## Your instructions
Give back the lines below exactly, but do not include any pictures.

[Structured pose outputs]
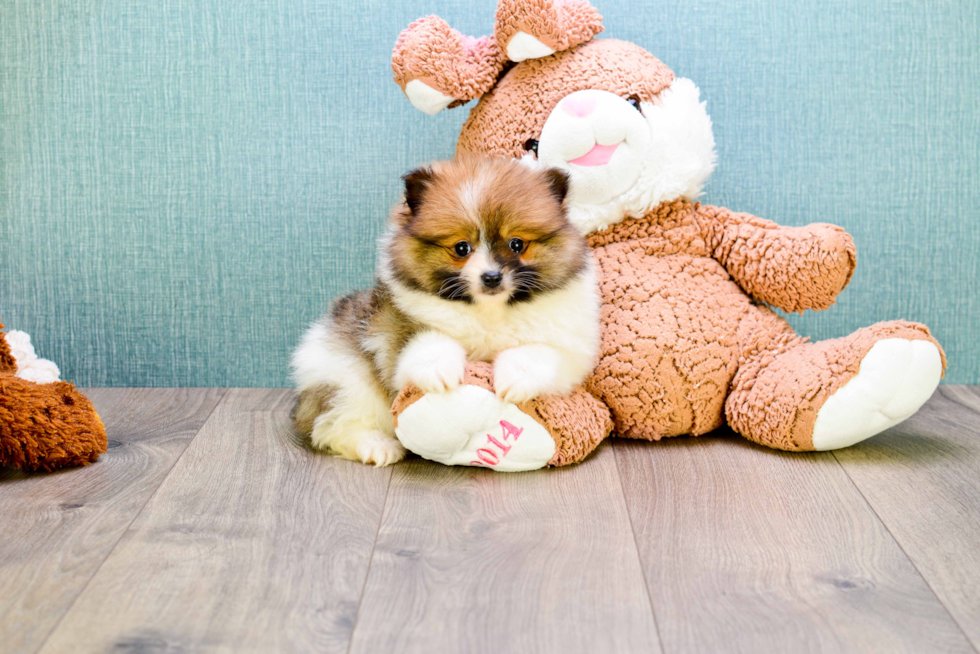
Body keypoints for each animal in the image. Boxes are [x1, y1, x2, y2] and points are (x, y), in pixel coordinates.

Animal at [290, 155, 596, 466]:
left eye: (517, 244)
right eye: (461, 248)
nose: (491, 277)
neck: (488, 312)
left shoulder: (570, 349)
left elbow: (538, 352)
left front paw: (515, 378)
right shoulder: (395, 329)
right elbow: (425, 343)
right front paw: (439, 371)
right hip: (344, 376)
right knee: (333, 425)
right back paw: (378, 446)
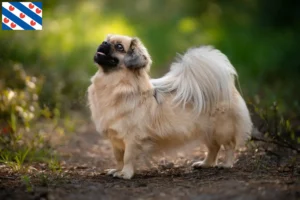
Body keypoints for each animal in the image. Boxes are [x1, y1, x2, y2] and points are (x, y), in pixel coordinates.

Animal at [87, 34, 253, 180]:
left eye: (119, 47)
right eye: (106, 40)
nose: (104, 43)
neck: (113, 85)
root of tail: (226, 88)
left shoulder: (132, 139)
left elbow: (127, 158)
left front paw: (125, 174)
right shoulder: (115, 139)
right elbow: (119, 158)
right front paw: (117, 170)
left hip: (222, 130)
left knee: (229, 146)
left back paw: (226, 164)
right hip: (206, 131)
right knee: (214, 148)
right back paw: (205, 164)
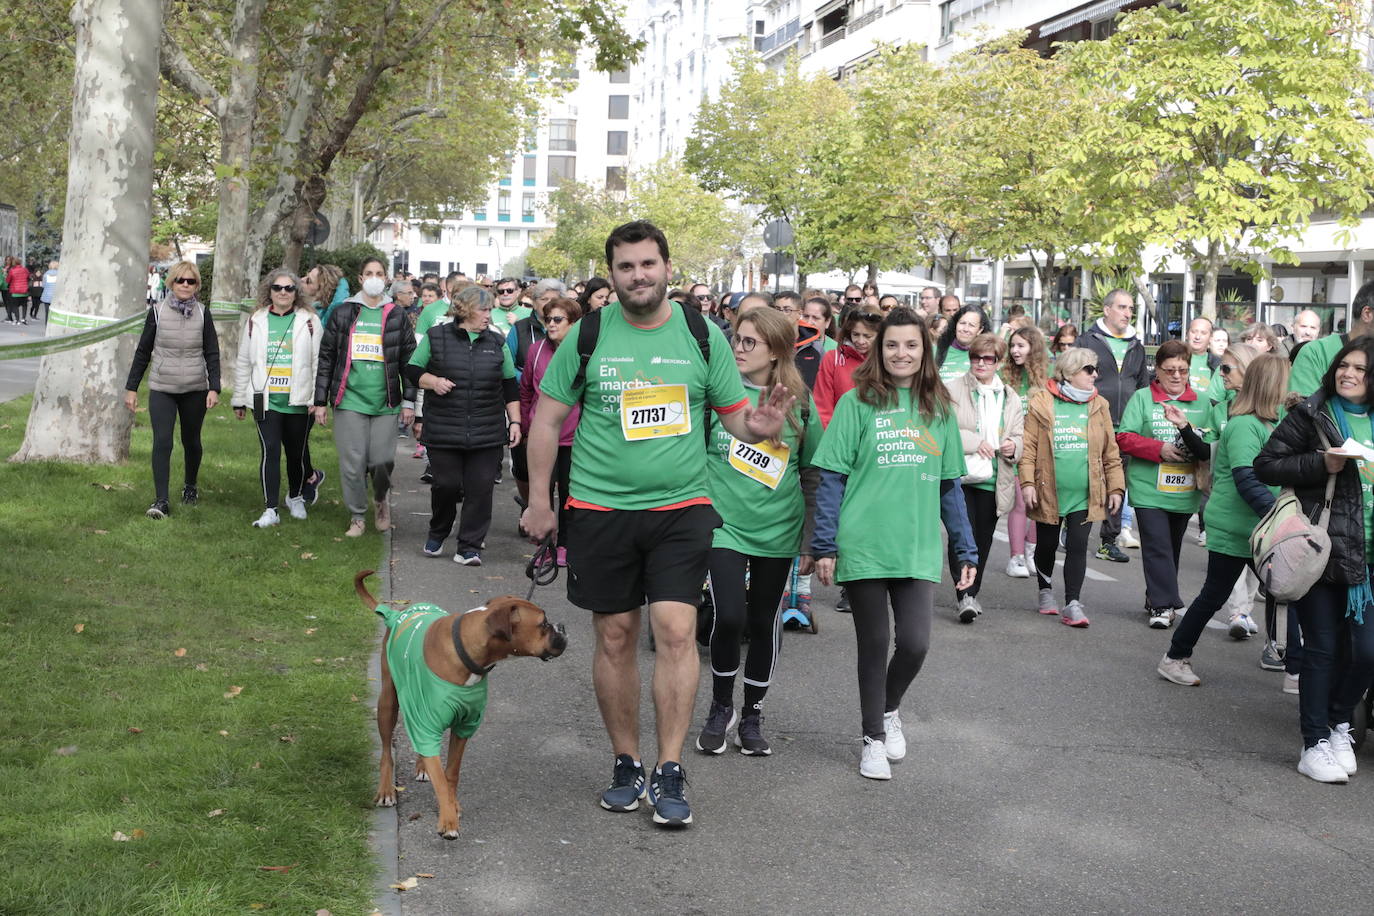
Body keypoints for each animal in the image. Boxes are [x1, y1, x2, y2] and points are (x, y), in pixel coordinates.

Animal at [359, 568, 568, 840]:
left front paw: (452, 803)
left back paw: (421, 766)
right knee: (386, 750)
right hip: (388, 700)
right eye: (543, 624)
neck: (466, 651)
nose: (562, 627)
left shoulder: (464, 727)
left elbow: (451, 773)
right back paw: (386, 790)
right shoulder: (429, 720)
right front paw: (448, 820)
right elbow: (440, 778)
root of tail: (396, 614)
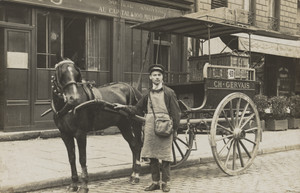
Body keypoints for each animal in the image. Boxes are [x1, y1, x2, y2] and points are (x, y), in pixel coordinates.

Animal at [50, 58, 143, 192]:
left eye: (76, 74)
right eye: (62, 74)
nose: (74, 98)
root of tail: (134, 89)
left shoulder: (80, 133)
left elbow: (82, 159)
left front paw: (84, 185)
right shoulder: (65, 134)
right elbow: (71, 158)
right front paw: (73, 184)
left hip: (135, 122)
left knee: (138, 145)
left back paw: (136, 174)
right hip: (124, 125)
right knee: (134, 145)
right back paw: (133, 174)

## Response for this exercise
Body keypoints for each animal in the image. Boxes are [x1, y1, x2, y2] and points are (x, y), in pixel coordinates.

Animal at [290, 155, 596, 466]:
left eye: (517, 244)
right eye: (461, 248)
nose: (491, 277)
neck: (488, 312)
left shoulder: (570, 349)
left elbow: (538, 352)
left front paw: (515, 378)
right shoulder: (395, 329)
right elbow: (425, 343)
right front paw: (439, 371)
right hip: (344, 376)
right knee: (333, 425)
right back paw: (378, 446)
Body keypoints for each animal in the image. Boxes are [x1, y1, x2, y2] and points are (x, y), in pixel coordinates.

Animal at [87, 34, 253, 180]:
left eye: (119, 47)
right eye: (106, 40)
nose: (104, 43)
neck: (113, 85)
root of tail: (226, 88)
left shoulder: (132, 139)
left elbow: (127, 158)
left front paw: (125, 174)
right shoulder: (115, 139)
right elbow: (119, 158)
right front paw: (117, 170)
left hip: (222, 130)
left knee: (229, 146)
left back paw: (226, 164)
right hip: (206, 131)
right knee: (214, 148)
right back paw: (205, 164)
Body keypoints for each animal in the image. Boxes are [x1, y1, x2, y2] and points are (x, y), in pixel coordinates.

Animal at [359, 568, 568, 840]:
left front paw: (452, 803)
left back paw: (421, 766)
right knee: (386, 750)
right hip: (388, 700)
right eye: (543, 624)
neck: (466, 651)
nose: (562, 627)
left shoulder: (464, 727)
left elbow: (451, 773)
right back paw: (386, 790)
right shoulder: (429, 720)
right front paw: (448, 820)
right elbow: (440, 778)
root of tail: (396, 614)
Body keypoints for each animal in the image. Boxes are [x1, y1, x2, y2] and points are (x, y), in pixel coordinates.

Animal at [50, 58, 143, 192]:
left eye: (76, 74)
right eye: (62, 74)
nose: (74, 98)
root of tail: (134, 89)
left shoulder: (80, 133)
left elbow: (82, 159)
left front paw: (84, 185)
right shoulder: (65, 134)
right elbow: (71, 158)
right front paw: (73, 184)
left hip: (135, 122)
left knee: (138, 145)
left back paw: (136, 174)
right hip: (124, 125)
right knee: (134, 145)
right back paw: (133, 174)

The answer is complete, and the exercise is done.